People with psychosocial disabilities in Somaliland have been abused and abandoned by the state, by either entering poorly-run institutions against their will or being left in the care of of ill-informed family members, according to allegations in a Human Rights Watch report released on Monday.
“One of the reasons why we actually decided to do the work in Somaliland instead of in south-central Somalia is because the government has prioritized mental health as one of its health priorities,” said Laetitia Bader, Africa researcher for Human Rights Watch and an author of the report.
Yet the report found that Somaliland’s government and its public facilities fell short of being able to adequately meet the need for better healthcare.
Based on interviews with 115 people — including 47 people with actual or perceived psychosocial disabilities — in three of Somaliland’s major cities, researchers found that patients across the board experienced a number of abuses.
Most experienced involuntary admission, involuntary medication, overcrowding, few opportunities for sunlight and - with the notable exception of Hargeisa Group Hospital — spent a significant amount of their time locked up in chains.
The report particularly zeroed in on privately-run facilities, which were the worst offenders and have been less reported upon, according to Bader.
“As you’ll see in the report, we don’t really call them mental health institutions, because we don’t really see them as providing mental healthcare,” Bader said.
Up until the last few years, mental health had not been prioritized — a trend not just seen throughout Somaliland, but also through many other post-conflict societies. Only two qualified psychiatrists serve an unknown number of individuals experiencing psychosocial disabilities within a general population of 3.5 million people.
“In Somalia, the health programming is focusing on mother and child care. And we don’t question the prioritization of that, but there is also, given the rates of mental health problems, given the impact it has on the economy, on security, on the household, I mean, ignoring it does appear to be a real mistake,” Bader said.

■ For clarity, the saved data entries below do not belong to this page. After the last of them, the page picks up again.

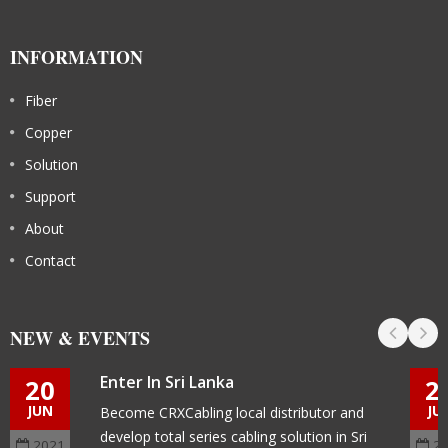
INFORMATION
Fiber
Copper
Solution
Support
About
Contact
NEW & EVENTS
Enter In Sri Lanka
20
2
JUN
JU
Become CRXCabling local distributor and
develop total series cabling solution in Sri
2021
2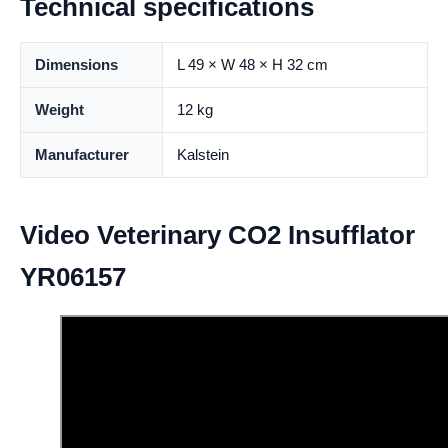
Technical specifications
Dimensions
L 49 × W 48 × H 32 cm
Weight
12 kg
Manufacturer
Kalstein
Video Veterinary CO2 Insufflator
YR06157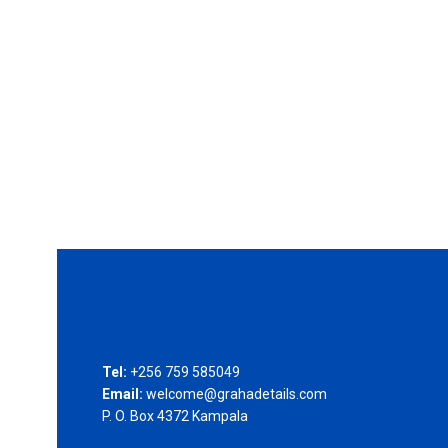
Tel:
+256 759 585049
Email:
welcome@grahadetails.com
P. O. Box 4372 Kampala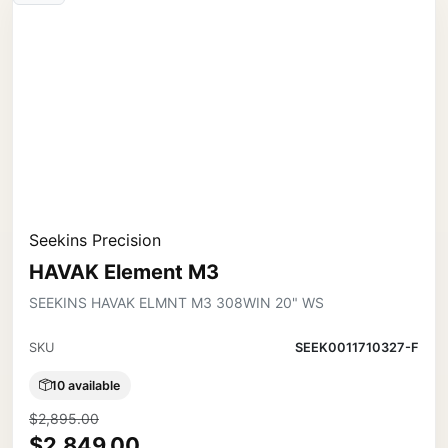
Seekins Precision
HAVAK Element M3
SEEKINS HAVAK ELMNT M3 308WIN 20" WS
SKU
SEEK0011710327-F
10 available
$2,895.00
$2,849.00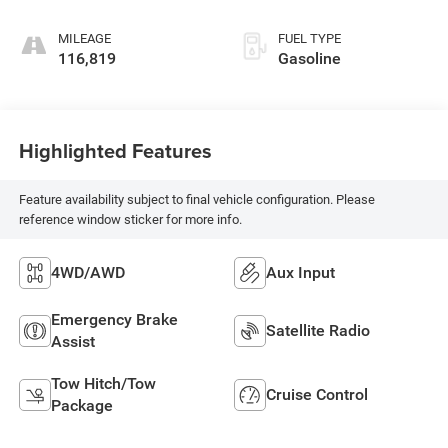
Overdrive
MILEAGE
FUEL TYPE
116,819
Gasoline
Highlighted Features
Feature availability subject to final vehicle configuration. Please
reference window sticker for more info.
4WD/AWD
Aux Input
Emergency Brake
Satellite Radio
Assist
Tow Hitch/Tow
Cruise Control
Package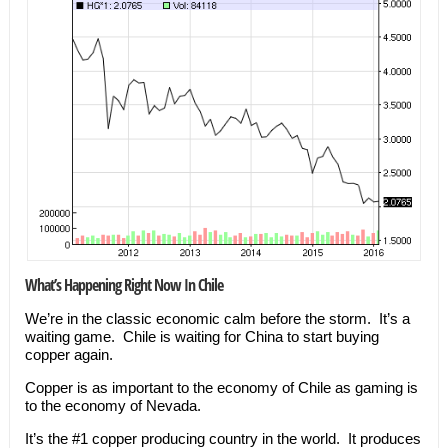
What’s Happening Right Now In Chile
We’re in the classic economic calm before the storm. It’s a
waiting game. Chile is waiting for China to start buying
copper again.
Copper is as important to the economy of Chile as gaming is
to the economy of Nevada.
It’s the #1 copper producing country in the world. It produces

One of those psychiatrists is Dr. Liban Hersi, who was trained in Ethiopia because Somaliland does not currently have schools to train doctors. Hersi said he is doing his best to treat patients as well as train new staff, but it’s not enough.
“The problem is that one person cannot do all of it,” Hersi told Al Jazeera America.
"We don’t have the governmental support or other international organizations who can work with the few people who are willing to make change. So far."
As for the Somaliland government, Faisa Ibrahim, director of policy planning and strategic information for the ministry of health in Somaliland, says it wants to “embrace the report” with a “degree of understanding.”
“I think the assessment generally captures the idea that the health sector needs investment,” she said
The report points out that there is a concern with the prevalence of shackling and the lack of counseling and trained professionals that exist throughout Somaliland.
At the same time, it indicates that Somaliland has made strides in the last few years and is already in the process of rolling out both next year’s strategic plan and a strategic plan for the next five years — specifically addressing mental health issues.
“Unfortunately, Somaliland is a country that is largely funded by external aid, and internal revenues are still really small. It’s really difficult, because the needs outweigh all of the things you need to do,” Ibrahim told Al Jazeera.
She added that because of this, Somaliland has tended to focus on addressing issues like saving lives, rather than chronic diseases like mental health.
“[We] sometimes forget that this country has a double burden of disease, both communicable and non-communicable,” Ibrahim said.